• _Prompt_
Transcribe the part of the forum thread on boring bar holders starting with "## 8ntsane (May" and going on through "mikey (May 14, 2013)".

• _Document extract_
- Opening Delimiter -

# Tool holder/boring bar question.



## Daver (May 14, 2013)

I have an HF 12X36 that I am still learning how to use, so bear with me.

I got a QCTP and just got the T-nut machined down to fit the other night. I am trying to use some of the tooling I have from my HF-mini lathe as I can so I can buy the bigger stuff slowly as I go!

Anyway, down to the question.  The boring bar tool holder for the QCTP has a split tube in the center for holding the bar.  Can I make a thicker walled one to hold the smaller 3/8" boring bars from my 7X10? Will aluminum be ok in this application?  I was  thinking of turning it down to the diameter of the hole in the tool holder (-0.002?) and then bore it to 3/8".  then slit it down the side.  Does this sound kosher?


----------



## 8ntsane (May 14, 2013)

Aluminum may work, but I would go with a steel sleeve if it were me. You certainly could try it out, no harm done if it doesn't last. If you intend on using this sleeve over the long haul, go steel. Just my thoughts.


----------



## mikey (May 14, 2013)

I agree that steel is a better material; 12L14 will work. I made some to fit some small bars and they works fine:




My suggestion is to turn the OD to a close slip fit into your tool holder, then drill, then bore, then ream it to size. Go for the finest finish you can get inside the sleeve. Then you can cut a compression slit. Mine has a shallow expansion groove opposite the slit to prevent cracking of the sleeve. It also has a flat for the set screws to bear on so that any burrs won't prevent removal of the sleeve. It works great and the bar is held solidly with very little clamping pressure.

Hope that helps.


----------



## David Kirtley (May 14, 2013)

12L14 is still pretty malleable. Mine (0XA import) is kind of odd and I would be afraid if it mushrooming and getting stuck. There is not that much room to make flats for the set screws if the holder is bored for 1/2" bars.  If it bears straight down like Mikey's, it would be fine.


----------

- Closing Delimiter -

• _Extracted information_
- Opening Delimiter -

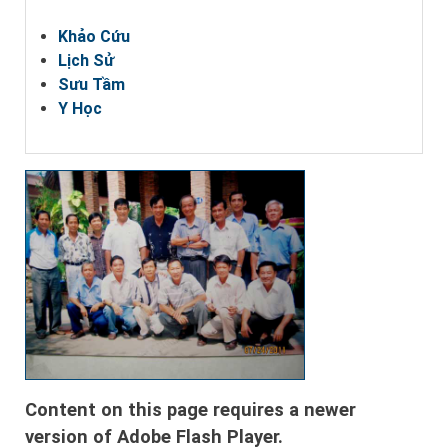
Khảo Cứu
Lịch Sử
Sưu Tầm
Y Học
Content on this page requires a newer
version of Adobe Flash Player.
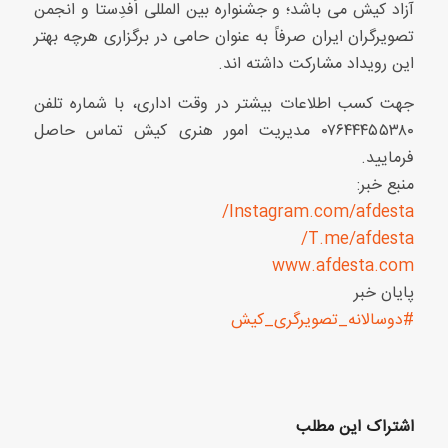
آزاد کیش می باشد؛ و جشنواره بین المللی اَفدِستا و انجمن
تصویرگران ایران صرفاً به عنوان حامی در برگزاری هرچه بهتر
این رویداد مشارکت داشته اند.
جهت کسب اطلاعات بیشتر در وقت اداری، با شماره تلفن
۰۷۶۴۴۴۵۵۳۸۰ مدیریت امور هنری کیش تماس حاصل
فرمایید.
منبع خبر:
Instagram.com/afdesta/
T.me/afdesta/
www.afdesta.com
پایان خبر
#دوسالانه_تصویرگری_کیش
اشتراک این مطلب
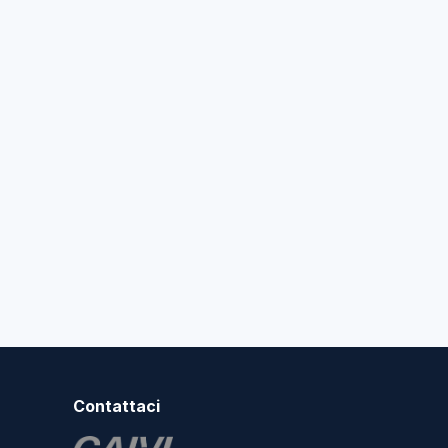
Contattaci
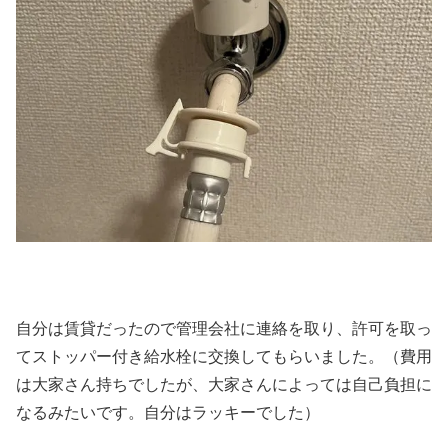
自分は賃貸だったので管理会社に連絡を取り、許可を取っ
てストッパー付き給水栓に交換してもらいました。（費用
は大家さん持ちでしたが、大家さんによっては自己負担に
なるみたいです。自分はラッキーでした）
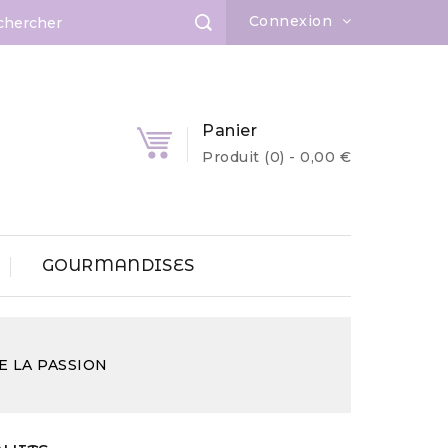
Connexion
Panier
Produit
(0)
- 0,00 €
GOURMANDISES
DE LA PASSION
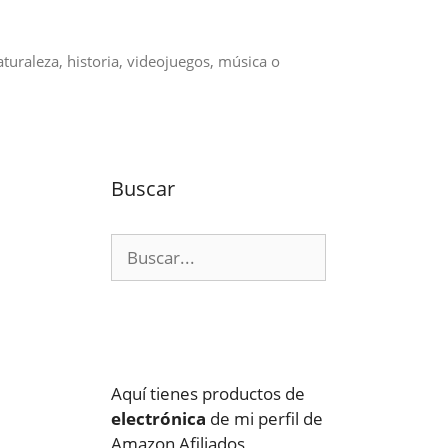
aturaleza, historia, videojuegos, música o
Buscar
Buscar:
Aquí tienes productos de
electrónica
de mi perfil de
Amazon Afiliados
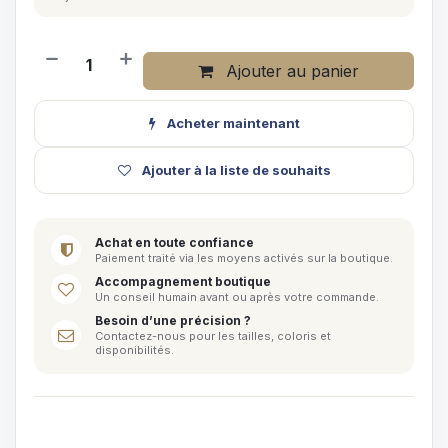
Ajouter au panier
Acheter maintenant
Ajouter à la liste de souhaits
Achat en toute confiance
Paiement traité via les moyens activés sur la boutique.
Accompagnement boutique
Un conseil humain avant ou après votre commande.
Besoin d’une précision ?
Contactez-nous pour les tailles, coloris et
disponibilités.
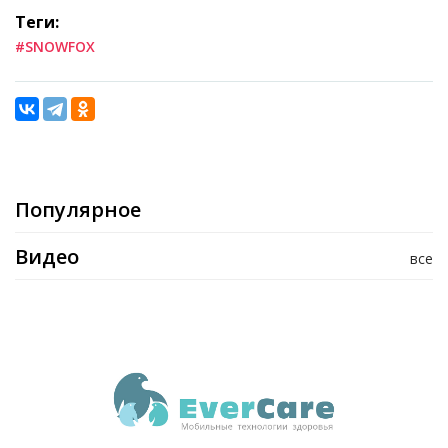
Теги:
#SNOWFOX
Популярное
Видео
все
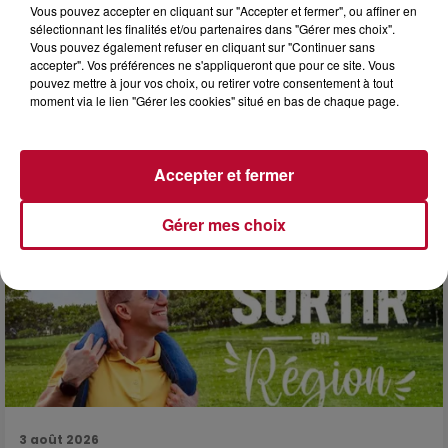
Vous pouvez accepter en cliquant sur "Accepter et fermer", ou affiner en
sélectionnant les finalités et/ou partenaires dans "Gérer mes choix".
Vous pouvez également refuser en cliquant sur "Continuer sans
accepter". Vos préférences ne s'appliqueront que pour ce site. Vous
3 août 2026
pouvez mettre à jour vos choix, ou retirer votre consentement à tout
moment via le lien "Gérer les cookies" situé en bas de chaque page.
SOIRÉE DJ PLAYA
Accepter et fermer
Gérer mes choix
3 août 2026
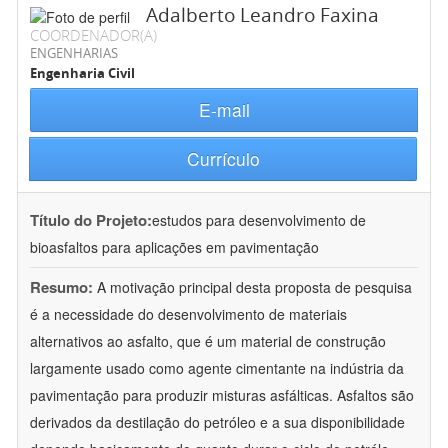
Adalberto Leandro Faxina
COORDENADOR(A)
ENGENHARIAS
Engenharia Civil
E-mail
Currículo
Título do Projeto:
estudos para desenvolvimento de
bioasfaltos para aplicações em pavimentação
Resumo:
A motivação principal desta proposta de pesquisa
é a necessidade do desenvolvimento de materiais
alternativos ao asfalto, que é um material de construção
largamente usado como agente cimentante na indústria da
pavimentação para produzir misturas asfálticas. Asfaltos são
derivados da destilação do petróleo e a sua disponibilidade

- Closing Delimiter -

• _Solved exercise_
## 8ntsane (May 14, 2013)

Aluminum may work, but I would go with a steel sleeve if it were me. You certainly could try it out, no harm done if it doesn't last. If you intend on using this sleeve over the long haul, go steel. Just my thoughts.


----------



## mikey (May 14, 2013)